The study aimed to estimate the prevalence and correlates of underweight and overweight/obesity among adults in Afghanistan.

Methods

National cross-sectional survey data of 3779 persons aged 18–69 years were analysed. Multinomial logistic regression was used to estimate factors associated with underweight and overweight/obesity relative to normal weight.

Results

In all, 7.8% of the study sample was underweight (BMI < 18.5 kg/m2), 49.5% had normal weight (BMI 18.5–24.9 kg/m2), 25.5% overweight (25.0–29.9 kg/m2), and 17.2% obesity. In adjusted multinomial logistic regression, factors negatively associated with underweight were male sex (adjusted relative risk ratio (ARRR): 0.30, 95% confidence interval (CI): 0.15–0.58) and hypertension (ARRR: 0.51, 95% CI: 0.27–0.95) and factors positively associated with underweight were sedentary behaviour (ARRR: 1.85, 95% CI: 1.11–3.10) and current tobacco use (ARRR: 2.58, 95% CI: 1.08–6.16). Factors positively associated with overweight/obesity were aged 30–44 years (ARRR: 2.00, CI: 1.51–2.66) and aged 45–69 years (ARRR: 1.58, CI: 1.09–2.31) (compared to 18–29 years) (ARRR: 1.28, CI: 1.14–2.18), hypertension (ARRR: 2.74, CI: 1.89–3.96), and type 2 diabetes (ARRR: 1.82, CI: 1.13–2.94), and high physical activity (ARRR: 0.70, CI: 0.50–0.98) was negatively associated with overweight/obesity.

Conclusion

Almost one in ten adult respondents were underweight and more than two in five were overweight/obese, confirming a dual burden of malnutrition in Afghanistan.

· · · ·

* _Parts of the exercise_:
(a) Decide whether each statement agrees with the abstract on weight status among adults in Afghanistan. Answer yes or no, and quote the deciding words. (i) The survey covered persons aged 18–69 years. (ii) Male sex was positively associated with underweight. (iii) High physical activity was negatively associated with overweight/obesity.
(b) List every factor that the abstract on weight status among adults in Afghanistan reports as associated with underweight in the adjusted regression.
(c) Continue the abstract on weight status among adults in Afghanistan from where it stops.
The lines that follow the abstract play no part in these tasks.

* _Recorded information_:
· · · ·

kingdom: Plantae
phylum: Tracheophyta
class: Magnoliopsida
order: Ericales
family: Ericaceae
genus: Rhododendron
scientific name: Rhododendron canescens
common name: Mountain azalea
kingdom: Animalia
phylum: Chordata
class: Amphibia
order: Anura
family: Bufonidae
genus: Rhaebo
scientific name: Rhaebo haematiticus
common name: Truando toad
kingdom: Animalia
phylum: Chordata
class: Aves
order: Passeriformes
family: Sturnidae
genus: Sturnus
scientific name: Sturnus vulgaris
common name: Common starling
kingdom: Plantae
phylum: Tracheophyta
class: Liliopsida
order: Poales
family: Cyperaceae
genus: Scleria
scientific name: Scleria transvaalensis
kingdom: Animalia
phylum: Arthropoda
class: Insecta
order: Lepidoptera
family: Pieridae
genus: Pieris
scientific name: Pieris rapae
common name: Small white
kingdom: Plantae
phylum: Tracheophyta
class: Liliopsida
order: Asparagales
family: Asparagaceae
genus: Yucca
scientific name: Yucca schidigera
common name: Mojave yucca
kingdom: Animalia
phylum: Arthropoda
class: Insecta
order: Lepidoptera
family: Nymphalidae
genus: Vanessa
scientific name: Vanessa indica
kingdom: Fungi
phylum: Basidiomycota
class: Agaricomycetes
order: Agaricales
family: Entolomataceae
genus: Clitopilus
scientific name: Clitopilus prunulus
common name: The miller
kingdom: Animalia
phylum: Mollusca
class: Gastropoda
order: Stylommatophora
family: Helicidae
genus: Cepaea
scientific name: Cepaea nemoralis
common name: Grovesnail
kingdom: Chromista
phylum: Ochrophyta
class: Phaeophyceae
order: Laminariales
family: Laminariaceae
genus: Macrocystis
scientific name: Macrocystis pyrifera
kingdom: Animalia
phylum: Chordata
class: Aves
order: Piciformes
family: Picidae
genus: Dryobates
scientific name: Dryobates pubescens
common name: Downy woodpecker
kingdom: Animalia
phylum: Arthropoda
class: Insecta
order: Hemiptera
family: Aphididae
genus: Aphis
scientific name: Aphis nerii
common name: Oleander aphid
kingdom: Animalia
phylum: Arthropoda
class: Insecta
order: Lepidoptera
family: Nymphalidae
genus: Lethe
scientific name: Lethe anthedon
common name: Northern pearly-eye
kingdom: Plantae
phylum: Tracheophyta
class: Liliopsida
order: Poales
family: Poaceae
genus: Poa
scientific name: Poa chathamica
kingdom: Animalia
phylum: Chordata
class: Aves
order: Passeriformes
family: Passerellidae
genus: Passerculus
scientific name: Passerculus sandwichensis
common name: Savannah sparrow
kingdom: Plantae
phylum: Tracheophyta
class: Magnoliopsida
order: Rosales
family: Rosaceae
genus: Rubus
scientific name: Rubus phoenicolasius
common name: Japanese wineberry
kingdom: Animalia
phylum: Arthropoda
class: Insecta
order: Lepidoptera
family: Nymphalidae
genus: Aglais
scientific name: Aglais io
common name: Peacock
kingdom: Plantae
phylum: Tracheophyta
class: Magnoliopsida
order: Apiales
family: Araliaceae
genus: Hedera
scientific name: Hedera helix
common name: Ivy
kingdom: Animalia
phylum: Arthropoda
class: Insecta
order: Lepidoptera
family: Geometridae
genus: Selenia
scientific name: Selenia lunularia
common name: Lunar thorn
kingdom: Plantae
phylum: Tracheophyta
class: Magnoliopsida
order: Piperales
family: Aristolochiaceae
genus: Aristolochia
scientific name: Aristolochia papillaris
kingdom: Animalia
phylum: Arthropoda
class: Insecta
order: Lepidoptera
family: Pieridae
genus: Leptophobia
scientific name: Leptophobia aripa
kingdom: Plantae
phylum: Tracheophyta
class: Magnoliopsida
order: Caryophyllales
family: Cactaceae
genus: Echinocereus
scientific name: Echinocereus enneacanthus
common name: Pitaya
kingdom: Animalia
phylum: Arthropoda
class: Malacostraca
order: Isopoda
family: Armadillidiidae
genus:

· · · ·

* _Answers_:
(a)
(i) Yes: "National cross-sectional survey data of 3779 persons aged 18–69 years were analysed."
(ii) No: "factors negatively associated with underweight were male sex"
(iii) Yes: "high physical activity (ARRR: 0.70, CI: 0.50–0.98) was negatively associated with overweight/obesity"

(b)
- male sex
- hypertension
- sedentary behaviour
- current tobacco use

(c)
Introduction

Worldwide, among adults, the prevalence of undernutrition (18.5 < kg/m2) was 8.8% among men and 9.7% among women, and the prevalence of obesity (BMI ≥ 30 kg/m2) was 10.8% among men and 14.9% among women [1]. In the Eastern Mediterranean region, among adults, a high average prevalence of overweight/obesity (51%) [2], ranging from 25 to 81.9% has been reported [3]. In Iran, the prevalence of underweight was 5.9% and 49.9% had overweight/obesity (15–65 years, in 2004–2005) [4]; in Iraq (≥ 15 years, in 2015), underweight was 3.6% and overweight/obesity 65.7% [5]; in Jordan, overweight or obesity (BMI ≥ 25 kg/m2) was 77.2% among men and 74.5% among women (≥ 18 years; 2017) [6]; in Morocco, underweight was 5.6% and overweight/obesity 56.1% (≥ 18 years; 2017) [7]; and in Palestine (18–64 years, 1999–2000), underweight was 1.5% and overweight/obesity 62.4% [8].

To our knowledge, there are no national adult body weight status data for Afghanistan. Afghanistan is a low-income country, its living standards are among the lowest in the world, it has a population of 36.6 million, life expectancy at birth was 52.8 years, and the adult literacy rate was 43% (55.5% among men and 29.8% among women) [9].

In local community surveys in urban centres in Afghanistan, the following proportions of body weight status have previously been shown: in Kabul City (≥ 40 years, in 2011–2012), underweight 1.1% and overweight/obesity 69.3% [10]; in Kabul (25–70 years, in 2015), 57.6% overweight/obesity [11]; in Jalalabad (25–65 years, in 2013) underweight 6.1% [12] and overweight/obesity 57.4% [13]; and in Kabul, Balkh, Hirat, Nangarhar, and Kandahar (25–70 years, during 2013–2015), overweight/obesity was 52.7% [14]. In a national study among women 15–49 years in Afghanistan, the prevalence of underweight was 8.6% [15].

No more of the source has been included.